**TASK BRIEF**
Lines in the entries below where the word "entrega" shows up should each be copied.

**Stored data entries**

::::

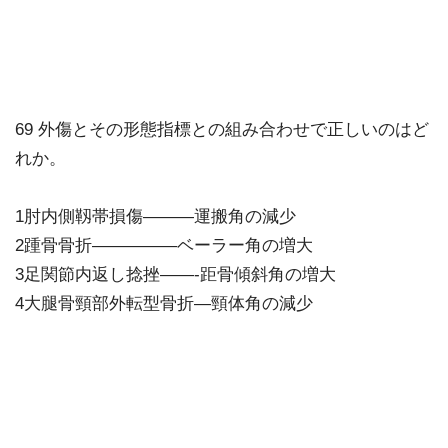
69 外傷とその形態指標との組み合わせで正しいのはど
れか。
1肘内側靱帯損傷———運搬角の減少
2踵骨骨折—————ベーラー角の増大
3足関節内返し捻挫——-距骨傾斜角の増大
4大腿骨頸部外転型骨折—頸体角の減少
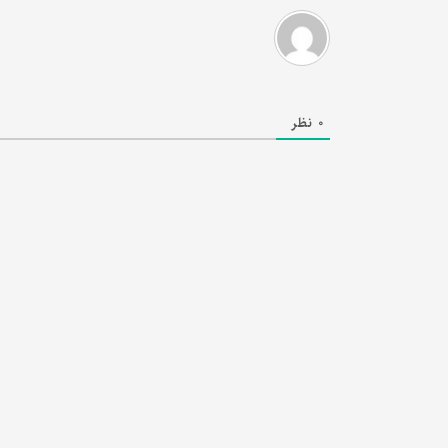
0
نظر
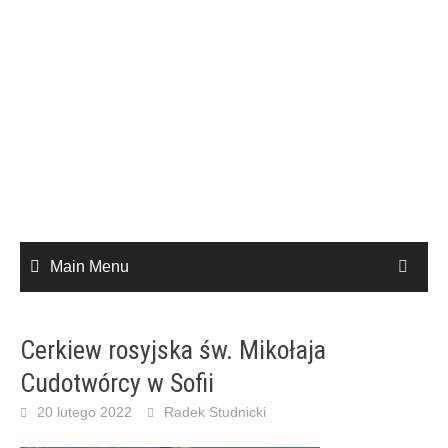
Main Menu
Cerkiew rosyjska św. Mikołaja
Cudotwórcy w Sofii
20 lutego 2022
Radek Studnicki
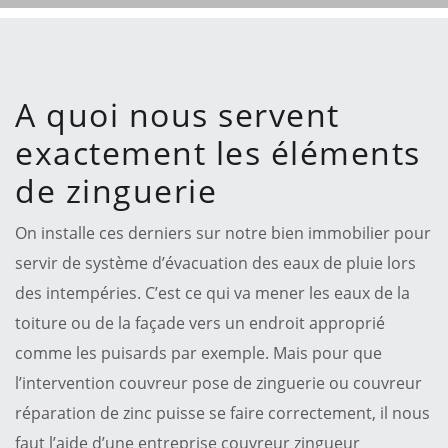
A quoi nous servent
exactement les éléments
de zinguerie
On installe ces derniers sur notre bien immobilier pour
servir de système d’évacuation des eaux de pluie lors
des intempéries. C’est ce qui va mener les eaux de la
toiture ou de la façade vers un endroit approprié
comme les puisards par exemple. Mais pour que
l’intervention couvreur pose de zinguerie ou couvreur
réparation de zinc puisse se faire correctement, il nous
faut l’aide d’une entreprise couvreur zingueur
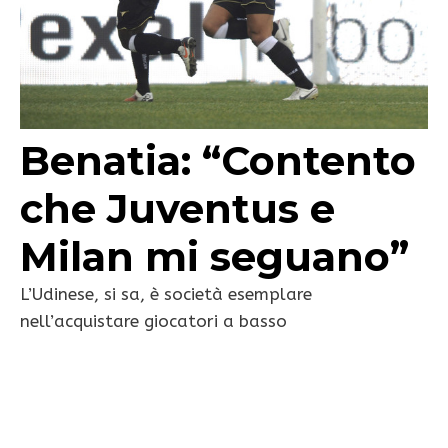
Benatia: “Contento
che Juventus e
Milan mi seguano”
L’Udinese, si sa, è società esemplare
nell’acquistare giocatori a basso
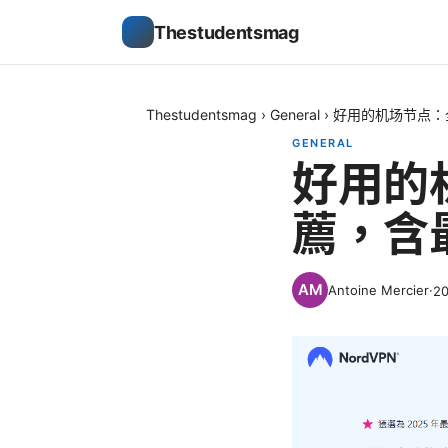
Thestudentsmag
Thestudentsmag
›
General
›
好用的机场节点：
GENERAL
好用的
薦，含
Antoine Mercier
·
2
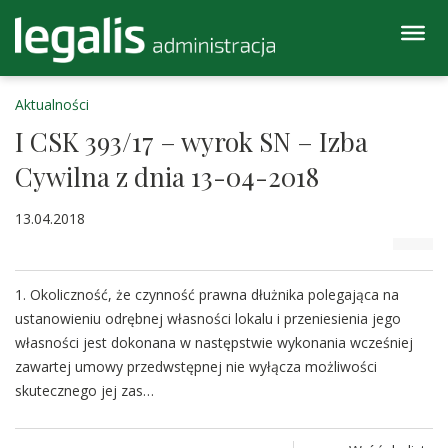
Aktualności
I CSK 393/17 – wyrok SN – Izba
Cywilna z dnia 13-04-2018
13.04.2018
1. Okoliczność, że czynność prawna dłużnika polegająca na
ustanowieniu odrębnej własności lokalu i przeniesienia jego
własności jest dokonana w następstwie wykonania wcześniej
zawartej umowy przedwstępnej nie wyłącza możliwości
skutecznego jej zas…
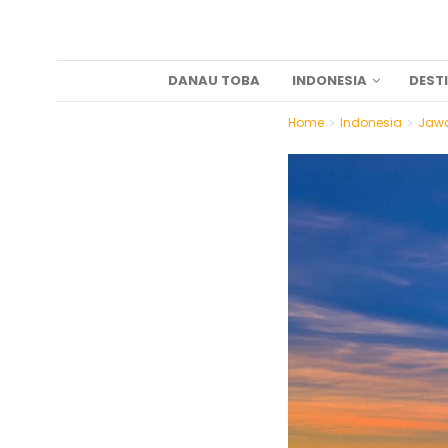
DANAU TOBA
INDONESIA
DEST
Home
Indonesia
Jawa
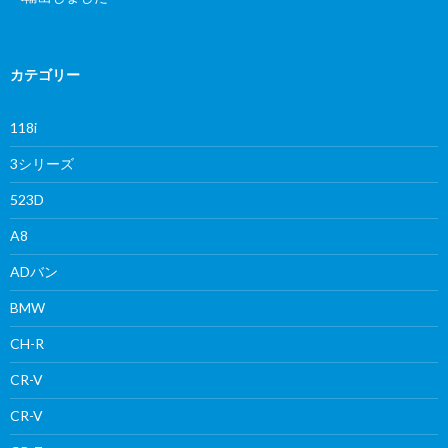
カテゴリー
118i
3シリーズ
523D
A8
ADバン
BMW
CH-R
CR-V
CR-V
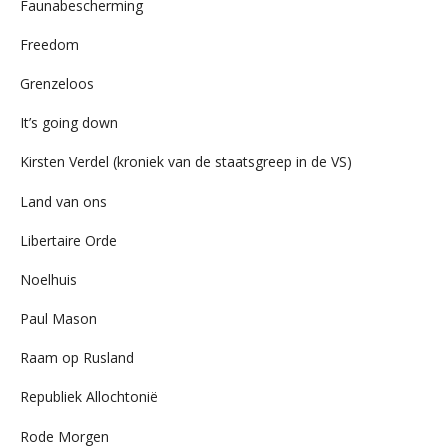
Faunabescherming
Freedom
Grenzeloos
It’s going down
Kirsten Verdel (kroniek van de staatsgreep in de VS)
Land van ons
Libertaire Orde
Noelhuis
Paul Mason
Raam op Rusland
Republiek Allochtonië
Rode Morgen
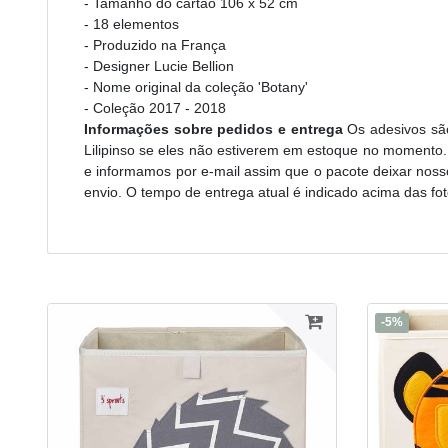
- Tamanho do cartão 106 x 52 cm
- 18 elementos
- Produzido na França
- Designer Lucie Bellion
- Nome original da coleção 'Botany'
- Coleção 2017 - 2018
Informações sobre pedidos e entrega
Os adesivos sã
Lilipinso se eles não estiverem em estoque no moment
e informamos por e-mail assim que o pacote deixar noss
envio. O tempo de entrega atual é indicado acima das fot
-5%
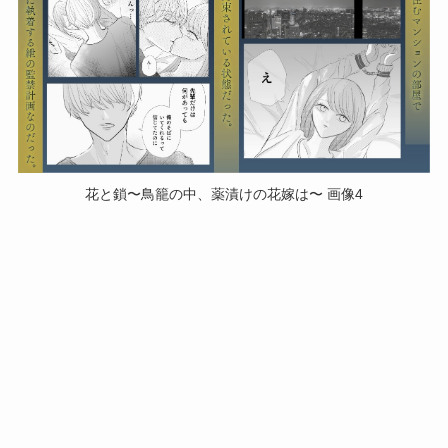
花と鎖〜鳥籠の中、薬漬けの花嫁は〜 画像4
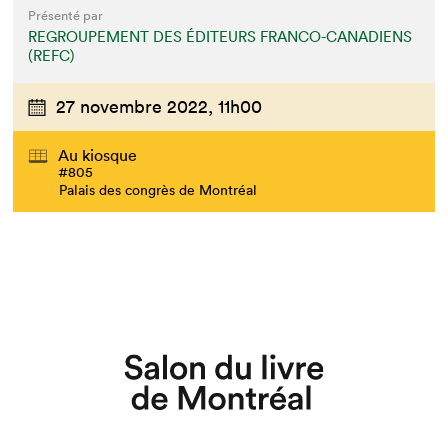
Présenté par
REGROUPEMENT DES ÉDITEURS FRANCO-CANADIENS
(REFC)
27 novembre 2022,
11h00
Au kiosque
#805
Palais des congrès de Montréal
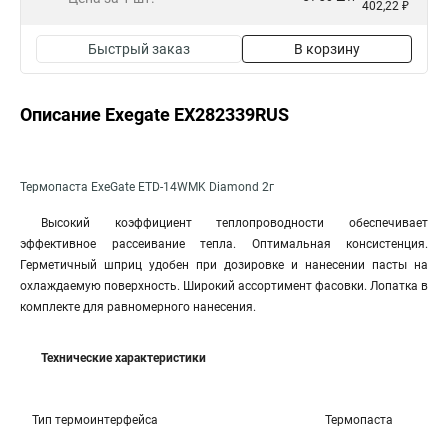
402,22 ₽
Быстрый заказ
В корзину
Описание Exegate EX282339RUS
Термопаста ExeGate ETD-14WMK Diamond 2г
Высокий коэффициент теплопроводности обеспечивает
эффективное рассеивание тепла. Оптимальная консистенция.
Герметичный шприц удобен при дозировке и нанесении пасты на
охлаждаемую поверхность. Широкий ассортимент фасовки. Лопатка в
комплекте для равномерного нанесения.
Технические характеристики
Тип термоинтерфейса
Термопаста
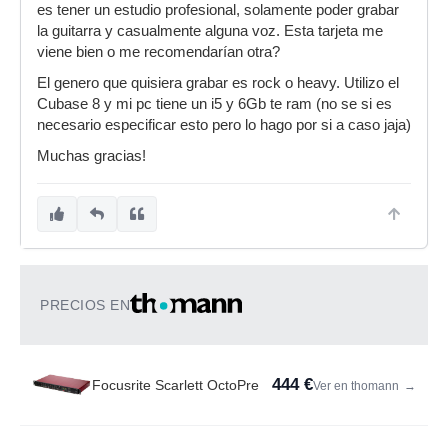
es tener un estudio profesional, solamente poder grabar
la guitarra y casualmente alguna voz. Esta tarjeta me
viene bien o me recomendarían otra?
El genero que quisiera grabar es rock o heavy. Utilizo el
Cubase 8 y mi pc tiene un i5 y 6Gb te ram (no se si es
necesario especificar esto pero lo hago por si a caso jaja)
Muchas gracias!
PRECIOS EN
444 €
Focusrite Scarlett OctoPre
Ver en thomann
→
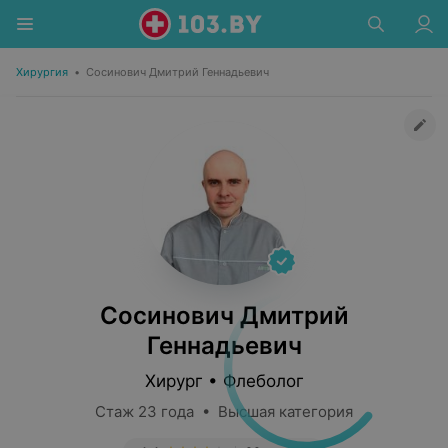
Хирургия
•
Сосинович Дмитрий Геннадьевич
Сосинович Дмитрий
Геннадьевич
Хирург • Флеболог
Стаж 23 года • Высшая категория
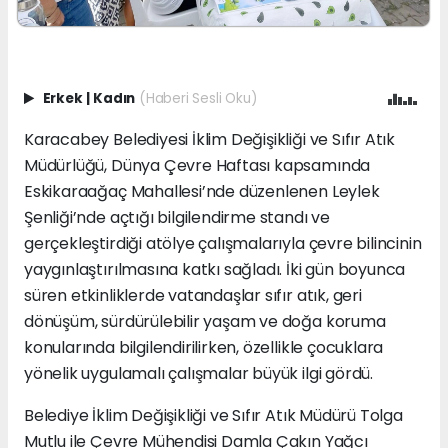
Erkek
|
Kadın
(Haberi Sesli Oku)
Karacabey Belediyesi İklim Değişikliği ve Sıfır Atık
Müdürlüğü, Dünya Çevre Haftası kapsamında
Eskikaraağaç Mahallesi’nde düzenlenen Leylek
Şenliği’nde açtığı bilgilendirme standı ve
gerçekleştirdiği atölye çalışmalarıyla çevre bilincinin
yaygınlaştırılmasına katkı sağladı. İki gün boyunca
süren etkinliklerde vatandaşlar sıfır atık, geri
dönüşüm, sürdürülebilir yaşam ve doğa koruma
konularında bilgilendirilirken, özellikle çocuklara
yönelik uygulamalı çalışmalar büyük ilgi gördü.
Belediye İklim Değişikliği ve Sıfır Atık Müdürü Tolga
Mutlu ile Çevre Mühendisi Damla Çakın Yağcı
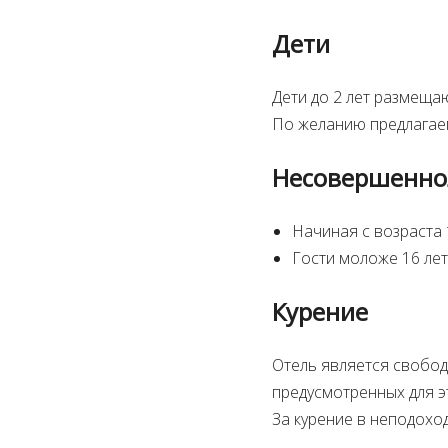
Дети
Дети до 2 лет размеща
По желанию предлагаем
Несовершенно
Начиная с возраста
Гости моложе 16 лет
Курение
Отель является свобод
предусмотренных для э
За курение в неподохо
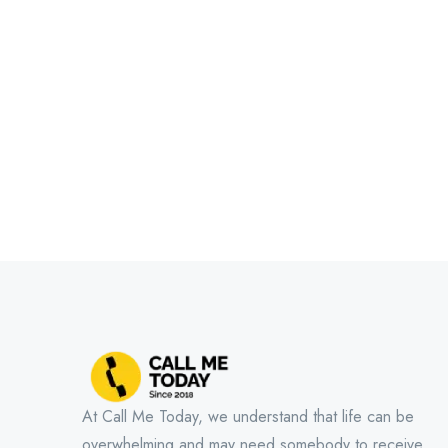
At Call Me Today, we understand that life can be
overwhelming and may need somebody to receive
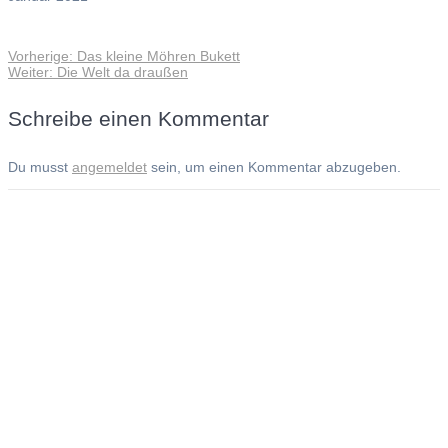
Vorheriger
Vorherige:
Das kleine Möhren Bukett
Beitragsnavigation
Nächster
Beitrag:
Weiter:
Die Welt da draußen
Beitrag:
Schreibe einen Kommentar
Du musst
angemeldet
sein, um einen Kommentar abzugeben.
Andreas Noßmann - Zeichnungen
Seiteninformationen
Impressum
Datenschutzerklärung
© Copyright
Kontakt
© 2026 Andreas Noßmann - Zeichnungen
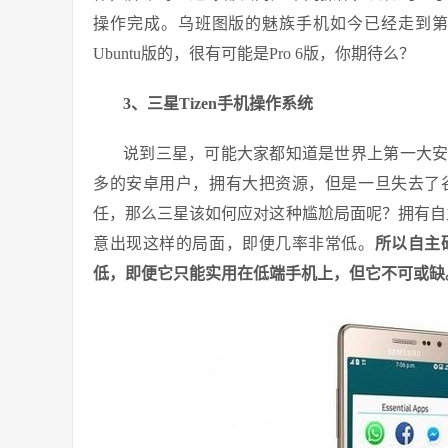
操作完成。乌班图版的魅族手机如今已经走到
Ubuntu版的，很有可能是Pro 6版，你期待么？
3、三星Tizen手机操作系统
说到三星，可能大家都知道是世界上第一大
多的安卓用户，拥有大把资源，但是一旦失去了
任，那么三星该如何应对这种尴尬局面呢？拥有自
意出现这样的局面，即便几率非常低。
所以自主
低，即便它只能实用在低端手机上，但它不可或缺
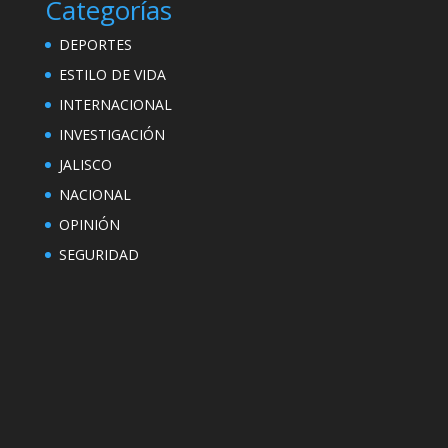
Categorías
DEPORTES
ESTILO DE VIDA
INTERNACIONAL
INVESTIGACIÓN
JALISCO
NACIONAL
OPINIÓN
SEGURIDAD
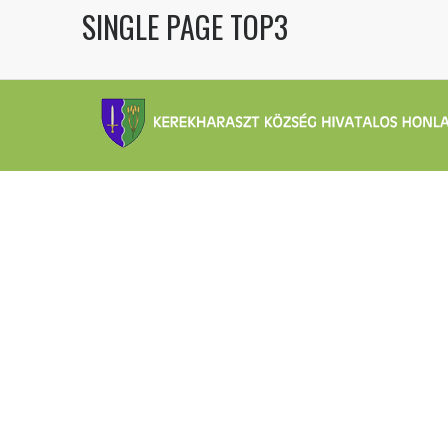
SINGLE PAGE TOP3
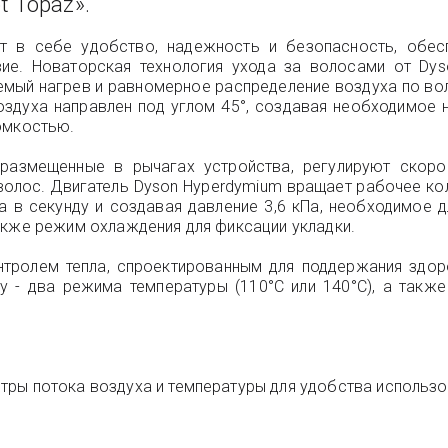
t Topaz».
 в себе удобство, надежность и безопасность, обес
ие. Новаторская технология ухода за волосами от Dys
уемый нагрев и равномерное распределение воздуха по во
воздуха направлен под углом 45°, создавая необходимое 
омкостью.
 размещенные в рычагах устройства, регулируют скоро
 волос. Двигатель Dyson Hyperdymium вращает рабочее ко
ха в секунду и создавая давление 3,6 кПа, необходимое
акже режим охлаждения для фиксации укладки.
тролем тепла, спроектированным для поддержания здор
ry - два режима температуры (110°C или 140°C), а такж
ры потока воздуха и температуры для удобства использов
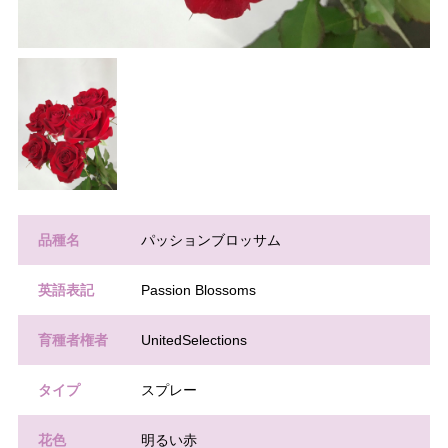
品種名
パッションブロッサム
英語表記
Passion Blossoms
育種者権者
UnitedSelections
タイプ
スプレー
花色
明るい赤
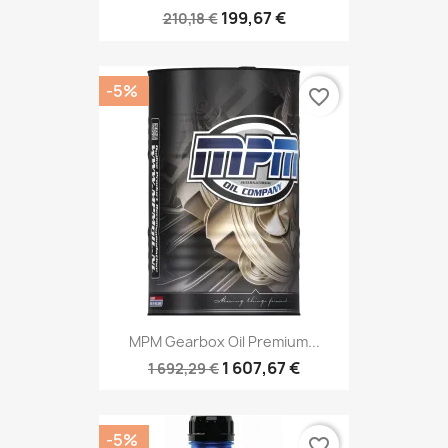
199,67 €
210,18 €
-5%
favorite_border
MPM Gearbox Oil Premium...
1 607,67 €
1 692,29 €
-5%
favorite_border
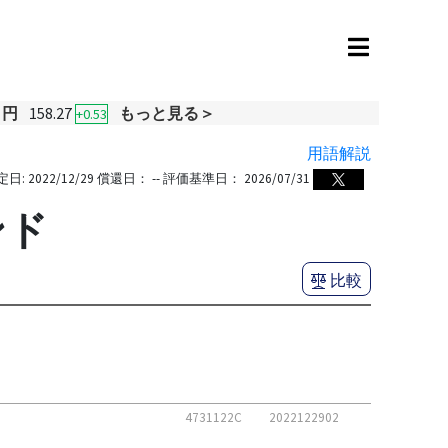
・円
158.27
もっと見る＞
+0.53
用語解説
定日:
2022/12/29
償還日：
--
評価基準日：
2026/07/31
ンド
比較
4731122C
2022122902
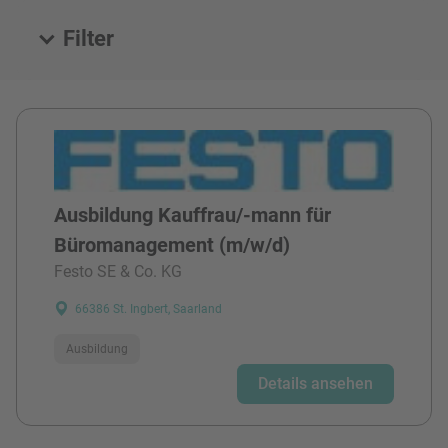
Filter
Alle Stellen
Ausbildung Kauffrau/-mann für
Büromanagement (m/w/d)
Festo SE & Co. KG
66386 St. Ingbert, Saarland
Ausbildung
Details ansehen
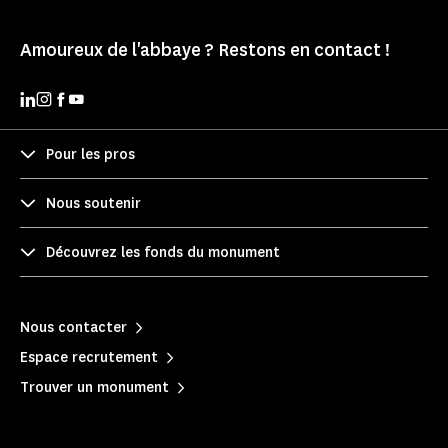
Amoureux de l'abbaye ? Restons en contact !
Pour les pros
Nous soutenir
Découvrez les fonds du monument
Nous contacter
Espace recrutement
Trouver un monument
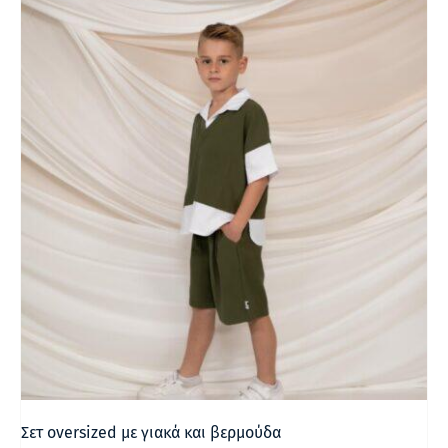
Σετ oversized με γιακά και βερμούδα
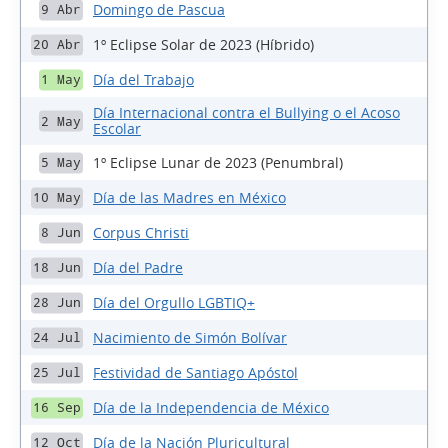
Domingo de Pascua
9 Abr
1º Eclipse Solar de 2023 (Híbrido)
20 Abr
Día del Trabajo
1 May
Día Internacional contra el Bullying o el Acoso
2 May
Escolar
1º Eclipse Lunar de 2023 (Penumbral)
5 May
Día de las Madres en México
10 May
Corpus Christi
8 Jun
Día del Padre
18 Jun
Día del Orgullo LGBTIQ+
28 Jun
Nacimiento de Simón Bolívar
24 Jul
Festividad de Santiago Apóstol
25 Jul
Día de la Independencia de México
16 Sep
Día de la Nación Pluricultural
12 Oct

::::

**RESULT OF THIS EXERCISE**
Informações sobre pedidos e entrega
envio. O tempo de entrega atual é indicado acima das fot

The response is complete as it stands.